Textauszug =
##########
Salem 1692: 20 Menschen wurden hingerichtet. Mehr als 200 weitere der Hexerei beschuldigt. Nur durch Geständnisse und Denunziationen konnten Menschen der Todesstrafe entgehen. In vielen Fällen wurden sie gefoltert. Das Theaterstück Hexenjagd von Arthur Miller beruht auf wahren Begebenheiten.
Erlangen 2015: Für die Aufführung hat sich das Theater Erlangen einen besonderen Ort ausgesucht: Die Hugenottenkirche, die im Jahr 1693 eingeweiht wurde. Ein Ort, der die Besucher in die richtige Zeit und Situation versetzt. Damals in Salem war es ein Prediger – Samuel Parris – der gegen Teufel und Hexerei ankämpfte. Der Schauplatz der Aufführung klingt vielversprechend. Schwarze Umhänge werden um die Schultern aller Zuschauer gelegt. Das Erlanger Publikum ist zugleich die Gemeinde von Salem. Auf den im Halbkreis angeordneten Kirchenbänken sind über 20 Plätze reserviert. Für die Schauspieler und den Mädchenchor. Bühne und Zuschauerraum sind eins. Der Regisseur Dominik von Gunten bindet den Innenraum der Kirche hervorragend in die Inszenierung ein – ob Kanzel, Treppen oder Empore.
Zu Beginn stehen alle Darsteller von ihren Plätzen auf und gehen auf die Bühne in der Mitte zu. Dort bilden sie einen Chor, begleitet von Organist Christoph Reinhold Morath. Einzelne Töne werden nicht immer getroffen – beim Orgelspiel absichtlich und passend zur Szene, beim Gesang vermutlich unabsichtlich. Aber wer ins Theater geht, erwartet auch keine Opernarie. Durch die Akustik in der Kirche wirkt der Chor trotzdem beeindruckend.
##########
Quellenauszug =
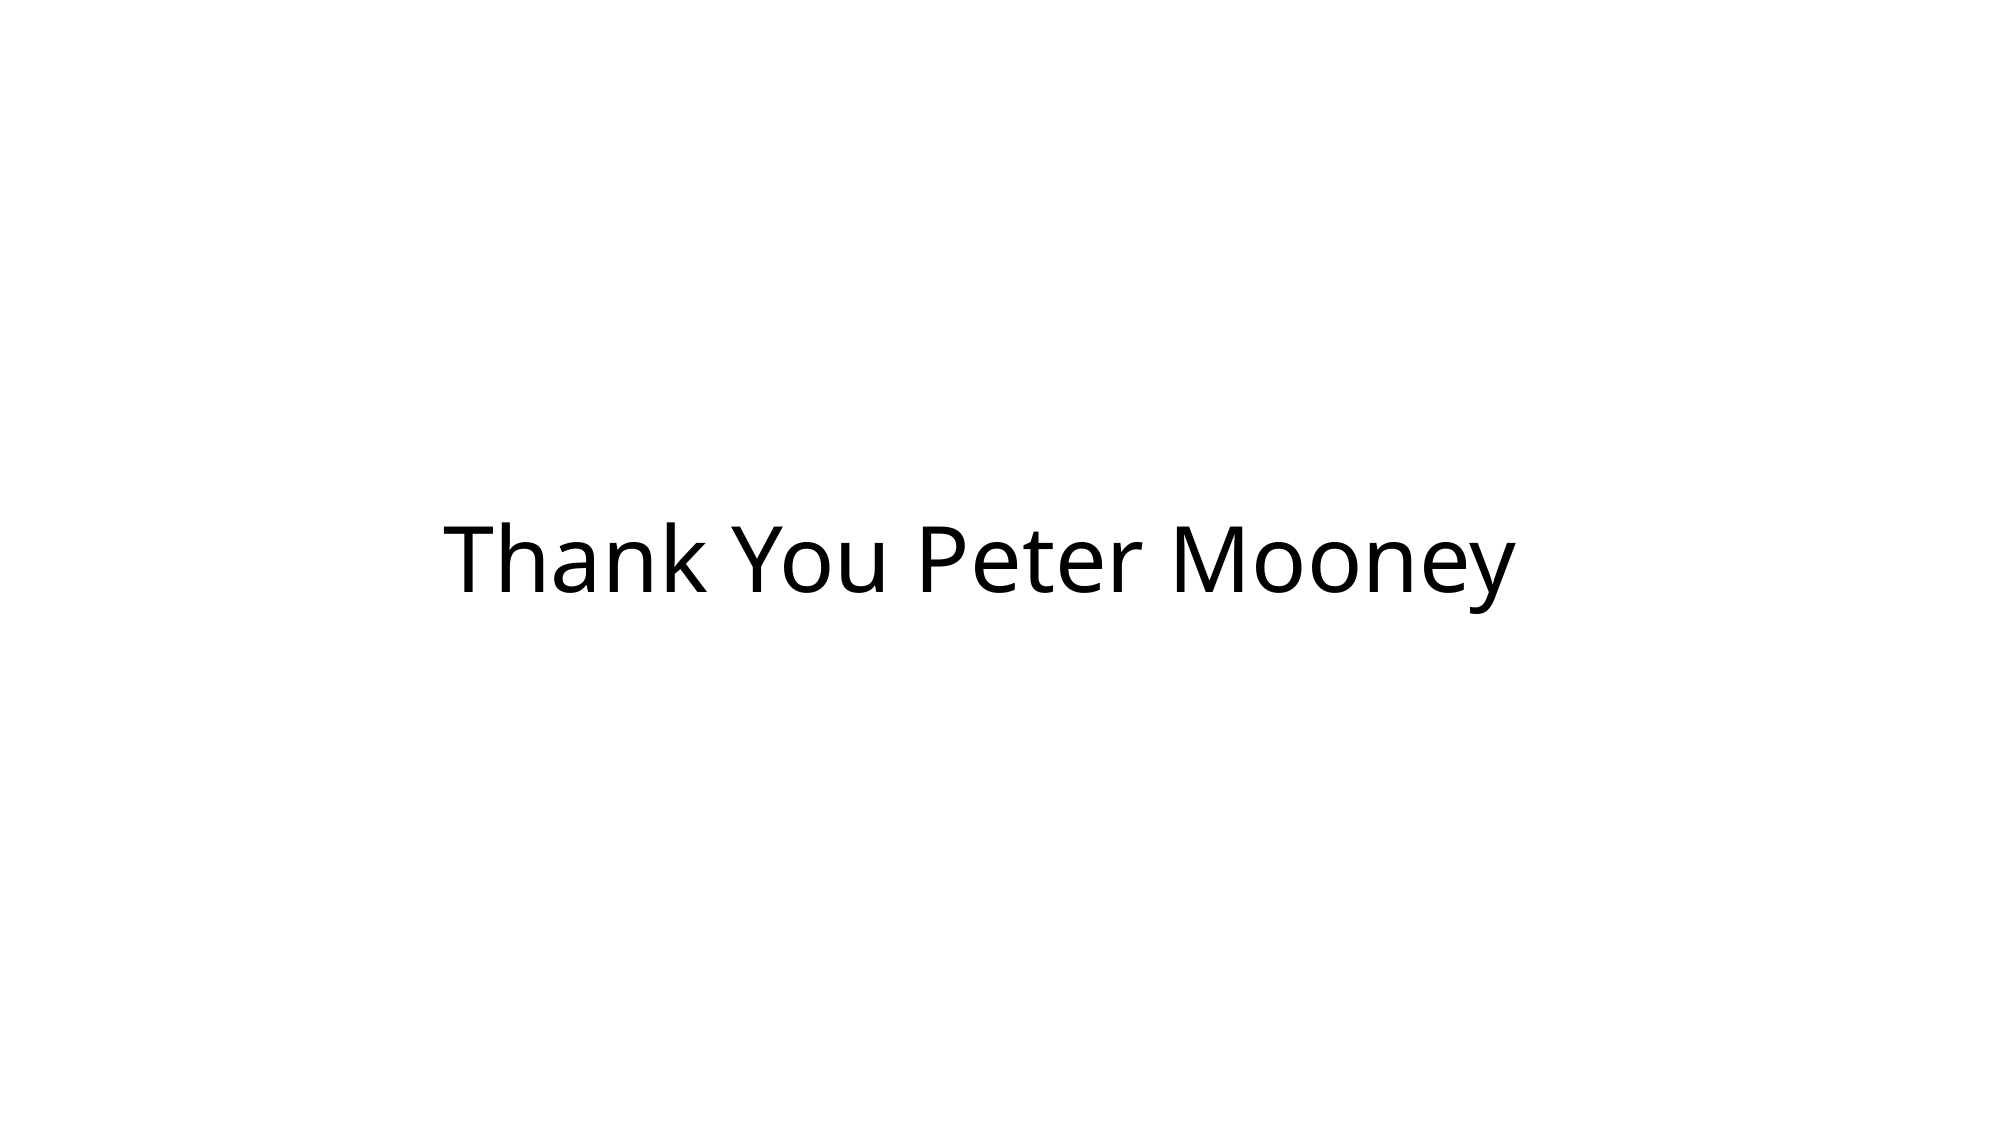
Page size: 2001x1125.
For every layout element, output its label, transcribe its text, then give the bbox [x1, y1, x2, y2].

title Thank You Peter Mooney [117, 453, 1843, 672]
##########
Aufgabenstellung =
Schreib bitte aus dem Text über die Erlanger Hexenjagd-Aufführung den Abschnitt wortgetreu ab, der mit den Worten „Salem 1692: 20“ einsetzt und mit „auf wahren Begebenheiten.“ schließt. Die Zeilen spielen hierbei keine Rolle.

Bearbeitete Aufgabe =
Salem 1692: 20 Menschen wurden hingerichtet. Mehr als 200 weitere der Hexerei beschuldigt. Nur durch Geständnisse und Denunziationen konnten Menschen der Todesstrafe entgehen. In vielen Fällen wurden sie gefoltert. Das Theaterstück Hexenjagd von Arthur Miller beruht auf wahren Begebenheiten.